E c’è anche una riflessione autobiografica e dolorosa sulla vecchiaia e la paura di essere rottamati.
Non chiamatelo però cinepanettone. Christian De Sica, qui nelle vesti anche di regista e
sceneggiatore, ci tiene infatti a precisare che il film non sarà una serie di gag giustapposte l’una
all’altra, ma le risate saranno al servizio di una trama ben solida, ispirata alla lunga tradizione della
commedia all’italiana. All’inizio il soggetto sarebbe dovuto essere al contrario un film drammatico
ma, un po’ per le richieste della produzione, un po’ per il volere dell’attore di lavorare ancora con
l’amico, il progetto è virato verso un prodotto leggero natalizio.
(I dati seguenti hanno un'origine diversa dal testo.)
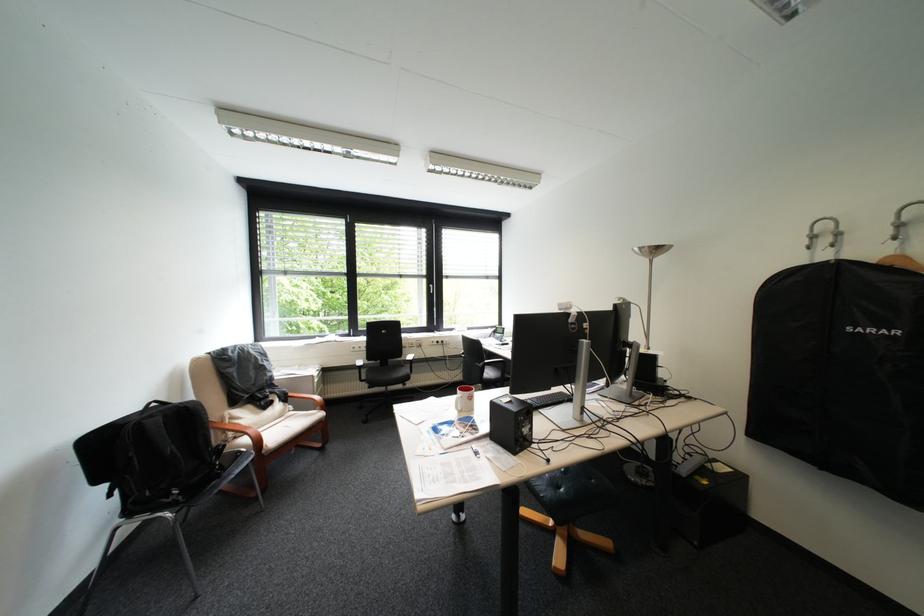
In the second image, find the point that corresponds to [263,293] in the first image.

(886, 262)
Il 10 gennaio, infine, prodotto dal vecchio e leggendario Fulvio Lucisano, uscirà l’attesissimo “Non
ci resta che il crimine”, un mix davvero strepitoso, tra Non ci resta che piangere e Smetto quando
voglio. Il titolo è un omaggio all’ironia di Non ci resta che piangere, il crimine invece fa parte del
plot. Alla sua sesta prova dietro la macchina da presa, a due anni da Beata Ignoranza e quattro da
Gli ultimi saranno ultimi, ritroviamo il regista romano Massimiliano Bruno, classe 1970, che negli
anni ci ha abituato a commedie ridanciane con un bel graffio sull’attualità. Come da usanza, nei
grandi film italiani degli ultimi anni, anche Non ci resta che il crimine, si serve di un cast corale di
mattatori di altissimo livello: dal trio Marco Giallini, Alessandro Gassman e Gianmarco Tognazzi, a
Edoardo Leo e Ilenia Pastorelli. “Ci siamo avvicinati modestamente a un capolavoro come Non ci
resta che piangere, ma lo abbiamo ambientato negli anni 70 anziché nel Medioevo” racconta Giallini,
ospite dell’Ortigia Film Festival. “Nel film ci vedrete nei panni di guide che mostrano ai turisti i
luoghi dove aveva operato la Banda della Magliana, vestiti proprio come negli anni 70. Un giorno
usciamo da un bar gestito da cinesi e ci ritroviamo catapultati in mezzo alla banda vera, esattamente
nel 1982 (Edoardo Leo interpreterà De Pedis, ndr) in un salto temporale curioso da oggi a quegli
anni lì. Ci sarà parecchio da ridere, ma anche da riflettere”. Un film, insomma, che promette risate e
azione stile Smetto quando voglio, ma anche il fascino misterioso dei viaggi nel tempo in grado di
attirare l’attenzione del pubblico. Un film destinato a rimanere negli annali: c’è da scommetterci!